Available records
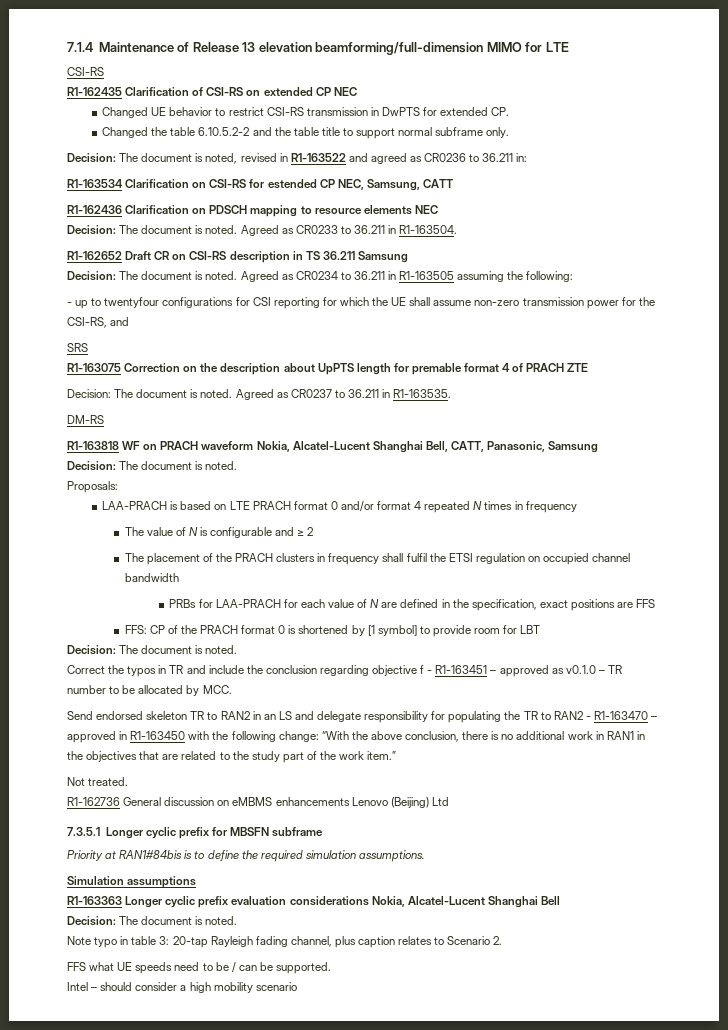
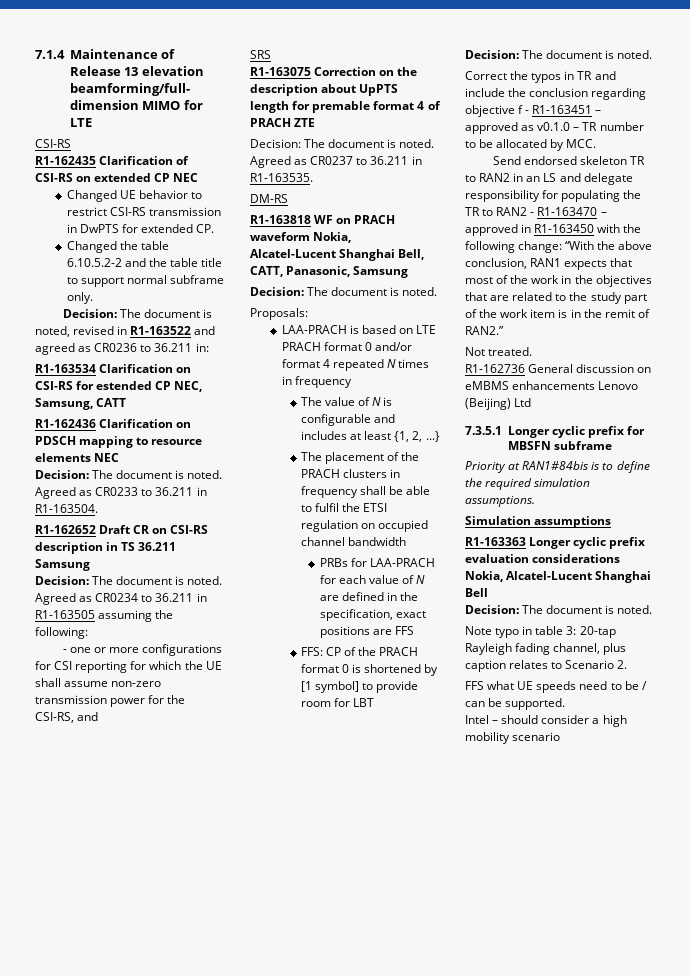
[75,297,160,309] up to twentyfour -> [69,647,140,653] one or more
[297,527,314,536] ≥ 2 -> [301,431,440,442] includes at least {1, 2, ...}
(404, 557) none -> [389,486,431,495] [301,505,313,512] be able to
[462,731,634,740] there is no additional work in RAN1 -> [530,258,633,270] [465,275,560,284] RAN1 expects that most of the work
[367,751,397,760] item.” -> [530,309,650,318] [465,326,504,335] item is in the remit of RAN2.”

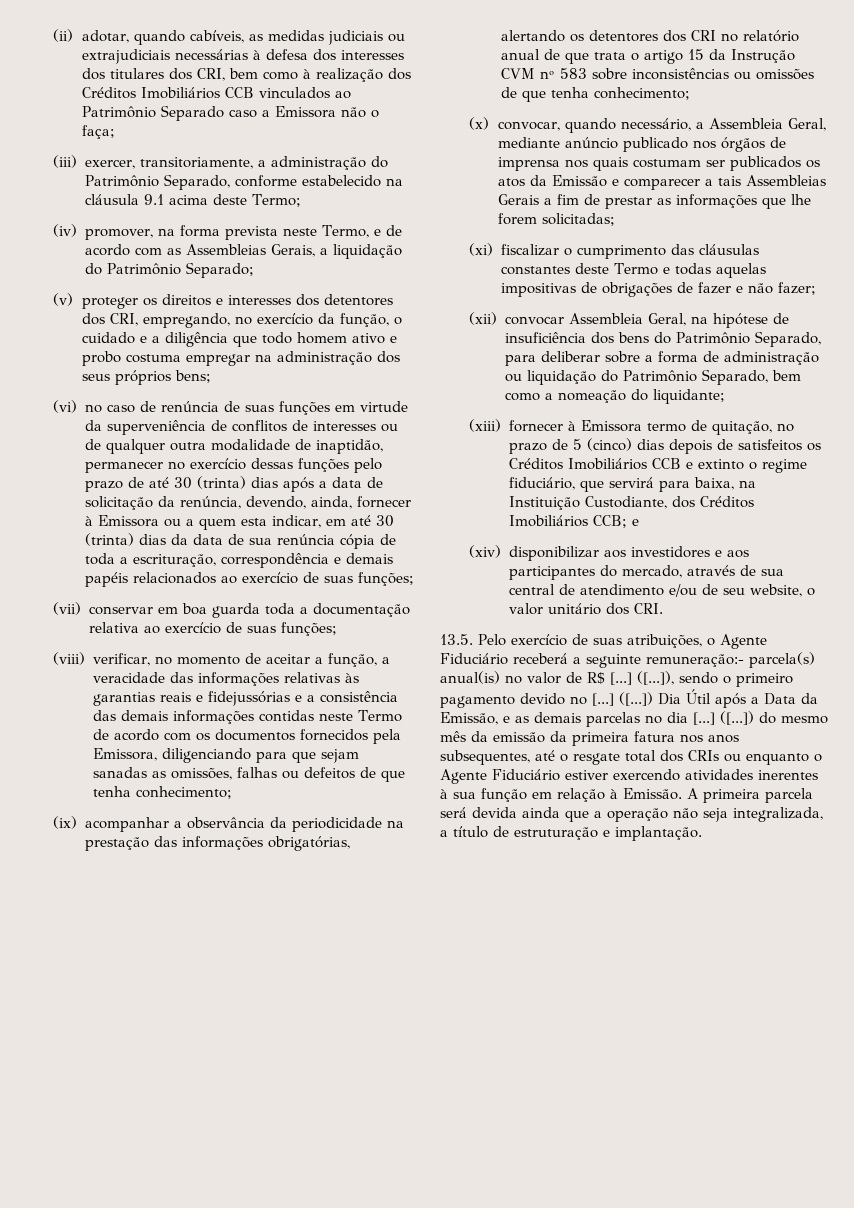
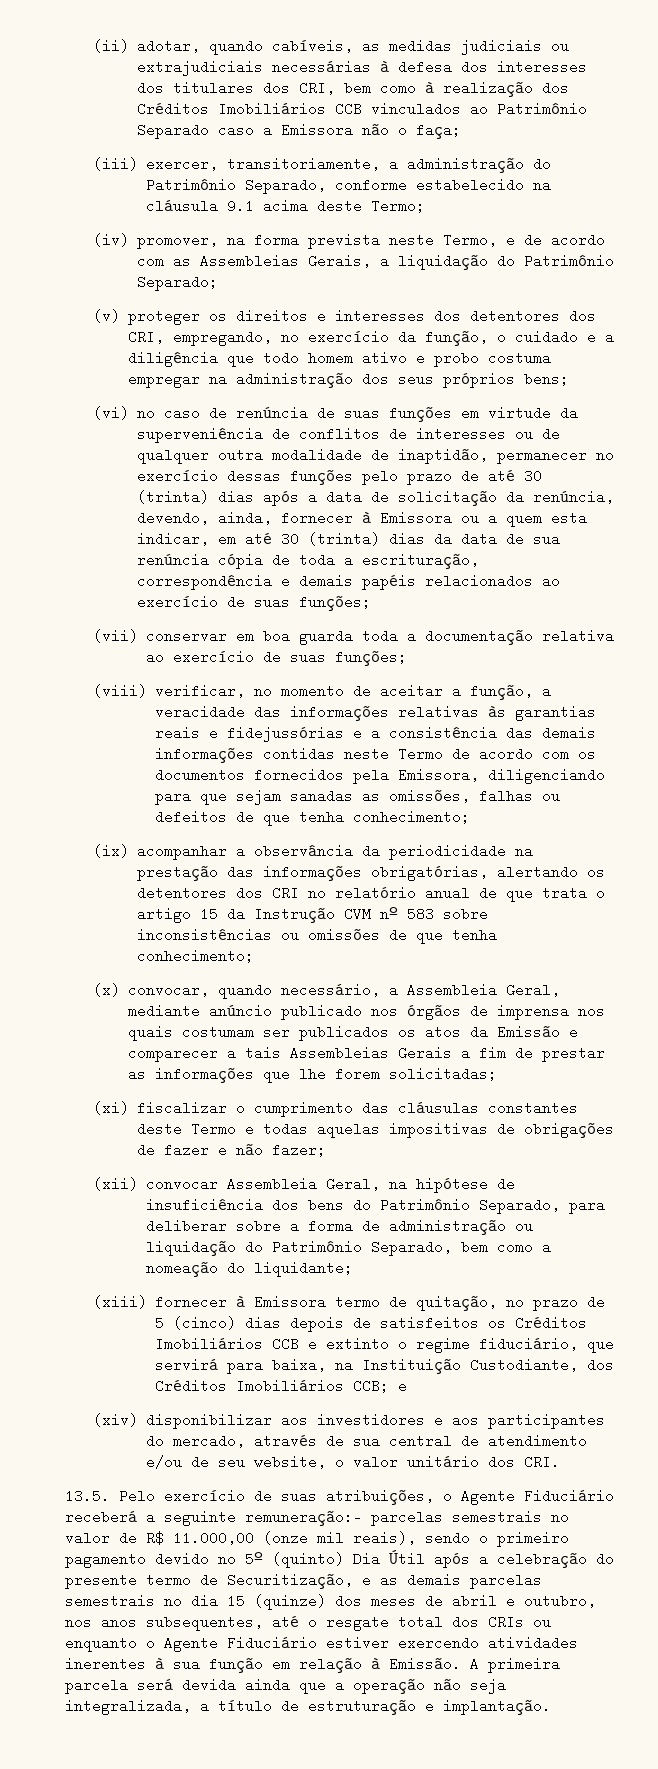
[749,652,815,668] [440,671,500,684] parcela(s) anual(is) -> [371,1510,542,1526] parcelas semestrais
[610,671,674,685] [...] ([...]), -> [173,1531,416,1545] 11.000,00 (onze mil reais),
[592,692,653,706] [...] ([...]) -> [245,1552,344,1568] 5º (quinto)
[764,693,818,705] [440,712,498,725] Data da Emissão, -> [497,1552,614,1568] [65,1573,353,1589] celebração do presente termo de Securitização,
(640, 719) none -> [65,1594,155,1608] semestrais
[693,711,828,725] [440,731,675,746] [...] ([...]) do mesmo mês da emissão da primeira fatura -> [227,1594,596,1610] 15 (quinze) dos meses de abril e outubro,

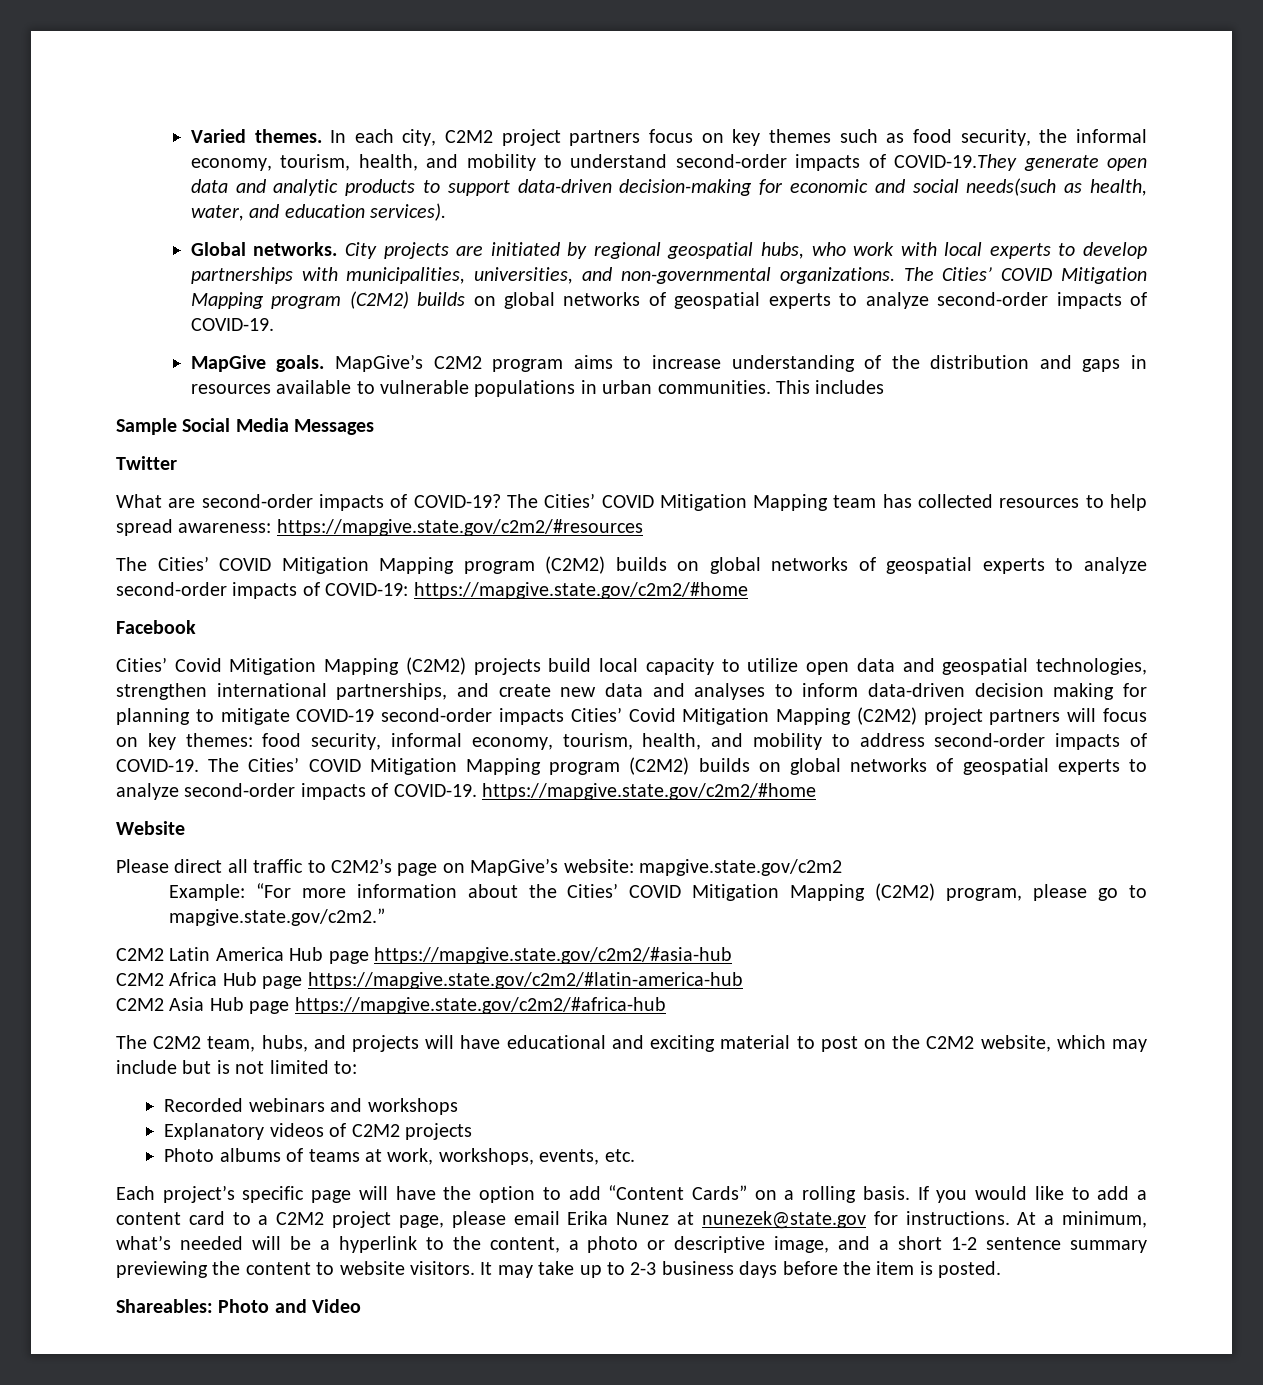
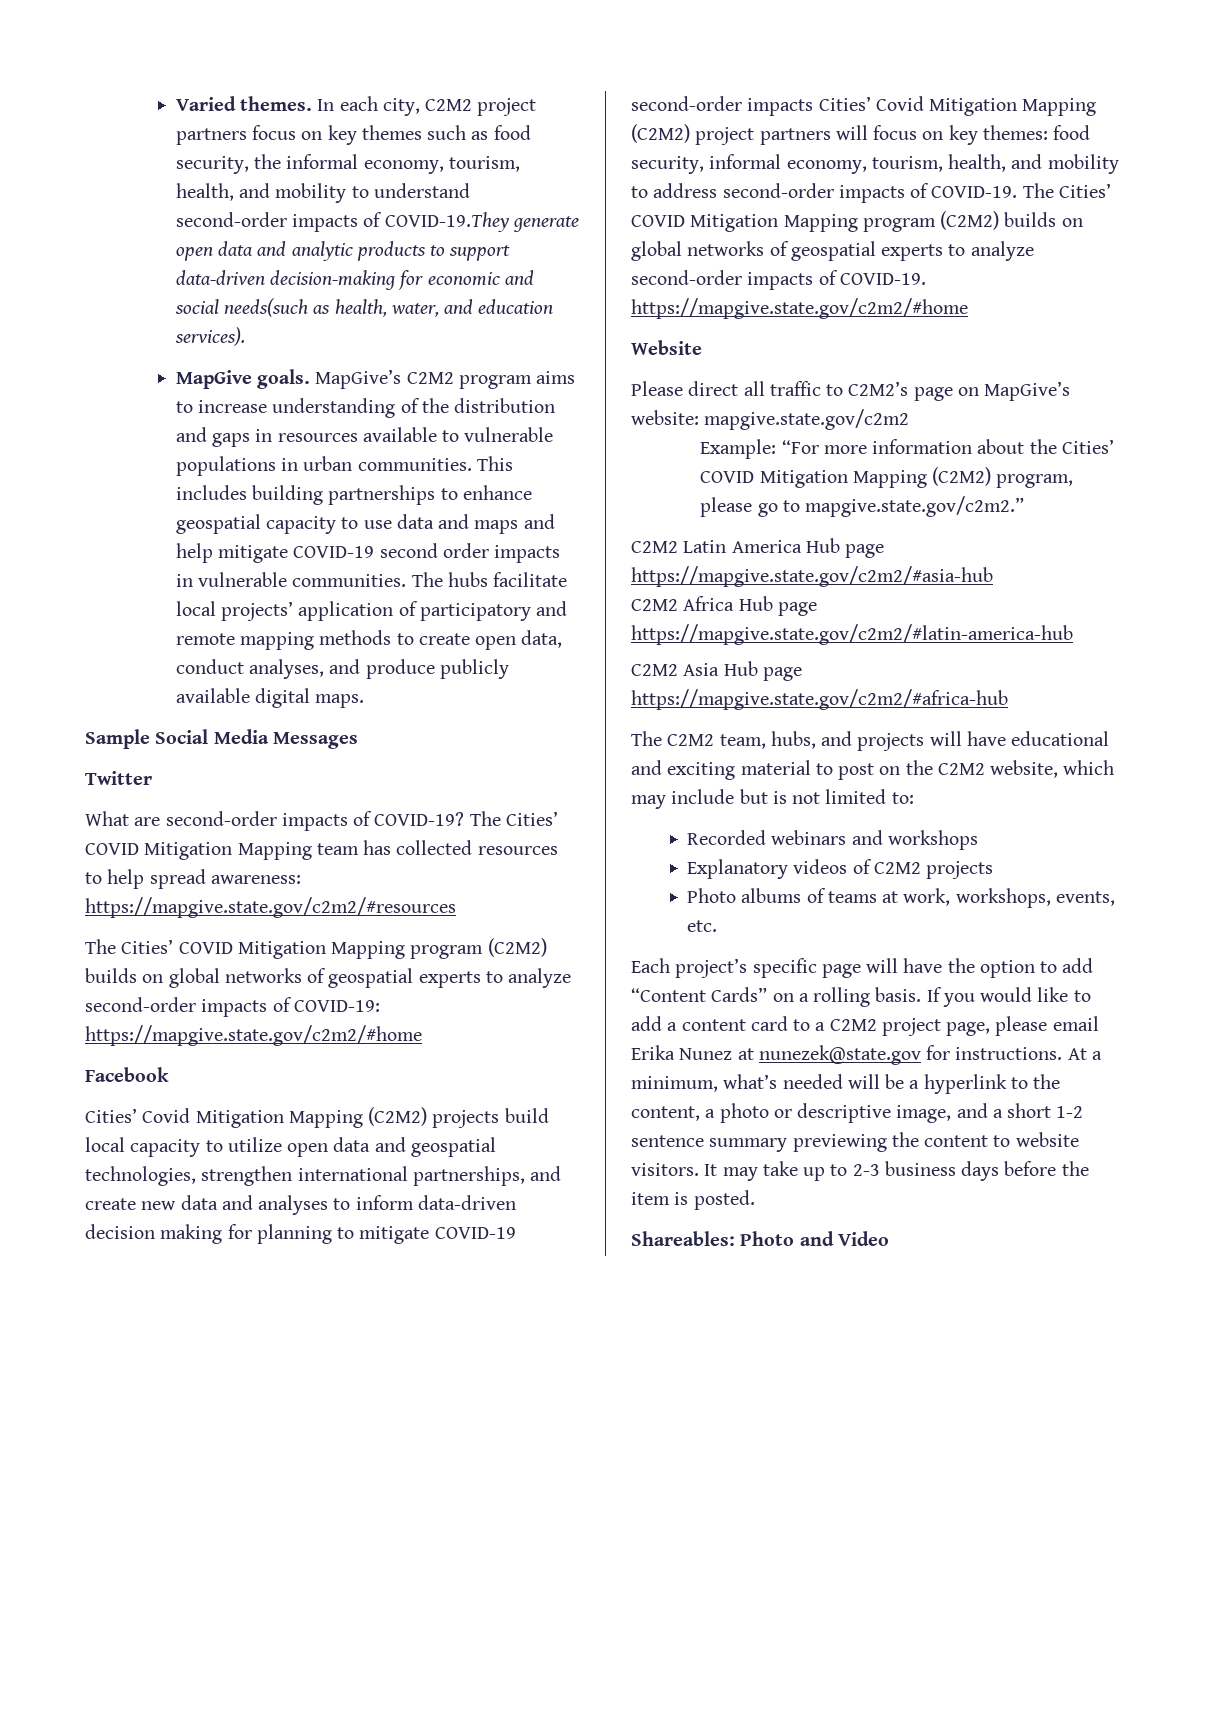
[190,242,1147,259] [190,267,1147,284] [190,291,1147,309] [190,318,274,331] // Global networks. City projects are initiated by regional geospatial hubs, who work with local experts to develop partnerships with municipalities, universities, and non-governmental organizations. The Cities’ COVID Mitigation Mapping program (C2M2) builds on global networks of geospatial experts to analyze second-order impacts of COVID-19. -> (245, 336) none
(885, 387) none -> [252,485,532,505] [175,514,555,534] [175,543,561,563] [175,572,568,587] [175,601,568,621] [175,630,563,650] [175,659,509,679] [175,688,365,708] building partnerships to enhance geospatial capacity to use data and maps and help mitigate COVID-19 second order impacts in vulnerable communities. The hubs facilitate local projects’ application of participatory and remote mapping methods to create open data, conduct analyses, and produce publicly available digital maps.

What you are asked to do
Return, word for word, the lines of the data above from the line with "[764,693,818,705] [440,712,498,725] Data" through the line with "[693,711,828,725] [440,731,675,746] [...]", inclusive.

Result below
[764,693,818,705] [440,712,498,725] Data da Emissão, -> [497,1552,614,1568] [65,1573,353,1589] celebração do presente termo de Securitização,
(640, 719) none -> [65,1594,155,1608] semestrais
[693,711,828,725] [440,731,675,746] [...] ([...]) do mesmo mês da emissão da primeira fatura -> [227,1594,596,1610] 15 (quinze) dos meses de abril e outubro,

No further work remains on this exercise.